Extract provided below:
Re: free will and mathematics

2012-06-20 Thread Bruno Marchal


On 19 Jun 2012, at 19:02, R AM wrote:

On Wed, Jun 13, 2012 at 6:35 PM, Bruno Marchal marc...@ulb.ac.be  
wrote:


On 13 Jun 2012, at 10:44, R AM wrote:
I know that you and Bruno are compatibilists. I'm not attacking  
your notion of free will. I agree that free will is a social  
construct. I'm going even further: free will doesn't even deserve a  
name. Deep down, free will is not something people have, but just a  
social definition of under what conditions or situations we will be  
considered responsible (and punishable).



You can do that. But  would *that* not be a reductionist view of  
reality?



No, because I'm just exposing a false belief.

You are saying that free-will does not exist because it is a higher  
level description of complex aggregations of simple processes.


Not really, all I'm saying is that belief in free will is like  
belief in flat earth: false. And this is not based on physical  
reality being deterministic or random but on subjective experience:


- Introspection shows that most of our thoughts and decisions are  
unconscious (try not to think on anything for 30 minutes and see  
what happens)


- The idea of I could have done otherwise is silly. If you try to  
imagine yourself in exactly the same conscious situation, you will  
have to conclude that you would not have done otherwise (at least,  
not consciously). Otherwise, you would already have done it.
End of Extract provided.
Records shown below:
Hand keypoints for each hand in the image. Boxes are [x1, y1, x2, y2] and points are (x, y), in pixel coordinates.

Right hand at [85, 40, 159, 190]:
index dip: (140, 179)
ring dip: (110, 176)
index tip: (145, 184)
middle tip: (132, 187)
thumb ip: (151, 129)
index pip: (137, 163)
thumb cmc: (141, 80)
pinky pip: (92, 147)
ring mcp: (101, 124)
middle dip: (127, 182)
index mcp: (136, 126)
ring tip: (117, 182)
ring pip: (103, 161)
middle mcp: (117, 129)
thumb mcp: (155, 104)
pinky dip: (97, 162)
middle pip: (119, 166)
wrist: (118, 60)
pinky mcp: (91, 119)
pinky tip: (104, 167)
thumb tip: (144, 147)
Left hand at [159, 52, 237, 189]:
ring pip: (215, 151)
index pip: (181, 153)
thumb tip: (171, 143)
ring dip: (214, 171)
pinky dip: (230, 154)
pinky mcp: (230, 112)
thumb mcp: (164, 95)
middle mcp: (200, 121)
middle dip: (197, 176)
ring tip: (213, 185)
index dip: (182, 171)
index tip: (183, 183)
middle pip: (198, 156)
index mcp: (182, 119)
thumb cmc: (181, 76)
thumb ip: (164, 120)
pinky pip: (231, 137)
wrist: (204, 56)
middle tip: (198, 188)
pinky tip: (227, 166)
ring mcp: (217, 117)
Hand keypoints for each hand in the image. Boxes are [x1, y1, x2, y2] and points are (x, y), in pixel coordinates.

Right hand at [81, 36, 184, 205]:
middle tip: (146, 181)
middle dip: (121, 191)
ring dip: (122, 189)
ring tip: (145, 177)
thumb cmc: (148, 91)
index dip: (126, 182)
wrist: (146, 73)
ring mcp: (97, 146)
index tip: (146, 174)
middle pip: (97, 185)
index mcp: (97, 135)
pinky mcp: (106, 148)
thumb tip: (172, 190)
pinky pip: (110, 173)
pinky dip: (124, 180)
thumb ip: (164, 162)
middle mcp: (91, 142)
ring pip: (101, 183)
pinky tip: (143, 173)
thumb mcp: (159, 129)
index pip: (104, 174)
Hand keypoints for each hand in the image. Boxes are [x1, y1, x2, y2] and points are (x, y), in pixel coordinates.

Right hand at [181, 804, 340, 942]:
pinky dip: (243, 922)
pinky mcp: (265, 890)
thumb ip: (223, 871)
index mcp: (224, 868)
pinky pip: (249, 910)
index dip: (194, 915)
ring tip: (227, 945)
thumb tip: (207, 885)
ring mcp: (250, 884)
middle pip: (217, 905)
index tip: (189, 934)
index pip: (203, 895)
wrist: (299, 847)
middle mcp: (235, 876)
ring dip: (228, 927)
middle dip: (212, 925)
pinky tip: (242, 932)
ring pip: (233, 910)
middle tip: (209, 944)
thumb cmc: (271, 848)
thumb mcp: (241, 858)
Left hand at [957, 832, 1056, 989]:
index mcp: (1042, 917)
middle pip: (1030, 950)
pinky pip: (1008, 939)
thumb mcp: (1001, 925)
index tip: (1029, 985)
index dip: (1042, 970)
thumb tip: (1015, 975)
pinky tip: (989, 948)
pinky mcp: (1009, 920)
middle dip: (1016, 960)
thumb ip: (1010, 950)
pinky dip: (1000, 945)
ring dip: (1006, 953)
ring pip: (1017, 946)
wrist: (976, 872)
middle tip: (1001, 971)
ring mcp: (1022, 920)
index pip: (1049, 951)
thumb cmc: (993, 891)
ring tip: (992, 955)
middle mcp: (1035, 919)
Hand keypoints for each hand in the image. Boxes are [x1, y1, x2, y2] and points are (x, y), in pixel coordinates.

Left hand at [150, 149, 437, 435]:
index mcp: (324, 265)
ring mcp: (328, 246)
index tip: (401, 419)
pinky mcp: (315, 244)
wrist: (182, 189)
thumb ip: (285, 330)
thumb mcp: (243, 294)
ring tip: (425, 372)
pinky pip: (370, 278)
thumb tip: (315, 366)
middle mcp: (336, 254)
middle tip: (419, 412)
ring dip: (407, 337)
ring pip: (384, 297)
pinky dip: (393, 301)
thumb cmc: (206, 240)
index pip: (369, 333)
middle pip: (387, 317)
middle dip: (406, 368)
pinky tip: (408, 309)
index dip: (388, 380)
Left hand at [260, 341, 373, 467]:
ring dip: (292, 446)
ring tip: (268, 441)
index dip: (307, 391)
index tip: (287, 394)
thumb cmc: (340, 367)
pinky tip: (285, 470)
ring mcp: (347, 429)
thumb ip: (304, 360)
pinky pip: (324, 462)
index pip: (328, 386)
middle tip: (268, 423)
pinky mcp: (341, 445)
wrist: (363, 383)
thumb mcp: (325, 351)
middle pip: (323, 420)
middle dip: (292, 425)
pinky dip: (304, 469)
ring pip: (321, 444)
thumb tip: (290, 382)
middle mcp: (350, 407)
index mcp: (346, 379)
End of Records shown.
Problems and tasks =>
A – Please retype the free will post from "No, because I'm" up to and including "of simple processes.".
B – Answer these questions using the free will post:
(i) What date is given for the thread?
(ii) What belief is belief in free will compared to?
(iii) For how many minutes does the post suggest trying not to think on anything?
C – List every date that appears in the free will post.
These rows have no connection to the free will post.

Solutions to the tasks =>
A –
No, because I'm just exposing a false belief.

You are saying that free-will does not exist because it is a higher  
level description of complex aggregations of simple processes.

B –
(i) 2012-06-20
(ii) Belief in flat earth
(iii) 30 minutes

C –
2012-06-20
19 Jun 2012
Wed, Jun 13, 2012
13 Jun 2012